[Transcribed page contents]

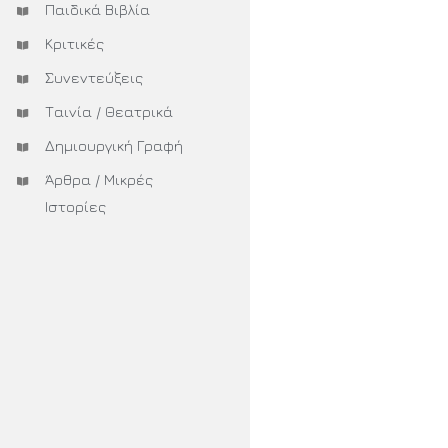
Παιδικά Βιβλία
Κριτικές
Συνεντεύξεις
Ταινία / Θεατρικά
Δημιουργική Γραφή
Άρθρα / Μικρές
Ιστορίες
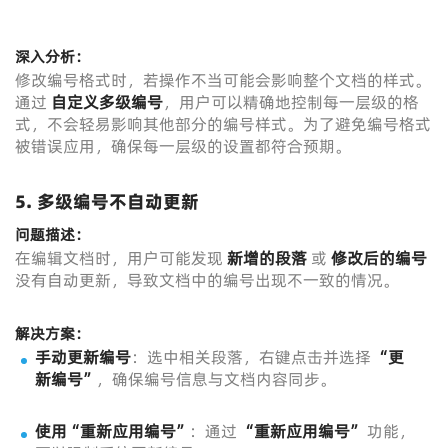
深入分析：
修改编号格式时，若操作不当可能会影响整个文档的样式。
通过
自定义多级编号
，用户可以精确地控制每一层级的格
式，不会轻易影响其他部分的编号样式。为了避免编号格式
被错误应用，确保每一层级的设置都符合预期。
5.
多级编号不自动更新
问题描述：
在编辑文档时，用户可能发现
新增的段落
或
修改后的编号
没有自动更新，导致文档中的编号出现不一致的情况。
解决方案：
手动更新编号
：选中相关段落，右键点击并选择
“更
新编号”
，确保编号信息与文档内容同步。
使用“重新应用编号”
：通过
“重新应用编号”
功能，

» What to work on
From the line containing "Ταινία / Θεατρικά" down to the last line of the records above, repeat every line exactly and nothing else, dropping any pictures.

» Solution to this exercise
Ταινία / Θεατρικά
Δημιουργική Γραφή
Άρθρα / Μικρές
Ιστορίες
深入分析：
修改编号格式时，若操作不当可能会影响整个文档的样式。
通过
自定义多级编号
，用户可以精确地控制每一层级的格
式，不会轻易影响其他部分的编号样式。为了避免编号格式
被错误应用，确保每一层级的设置都符合预期。
5.
多级编号不自动更新
问题描述：
在编辑文档时，用户可能发现
新增的段落
或
修改后的编号
没有自动更新，导致文档中的编号出现不一致的情况。
解决方案：
手动更新编号
：选中相关段落，右键点击并选择
“更
新编号”
，确保编号信息与文档内容同步。
使用“重新应用编号”
：通过
“重新应用编号”
功能，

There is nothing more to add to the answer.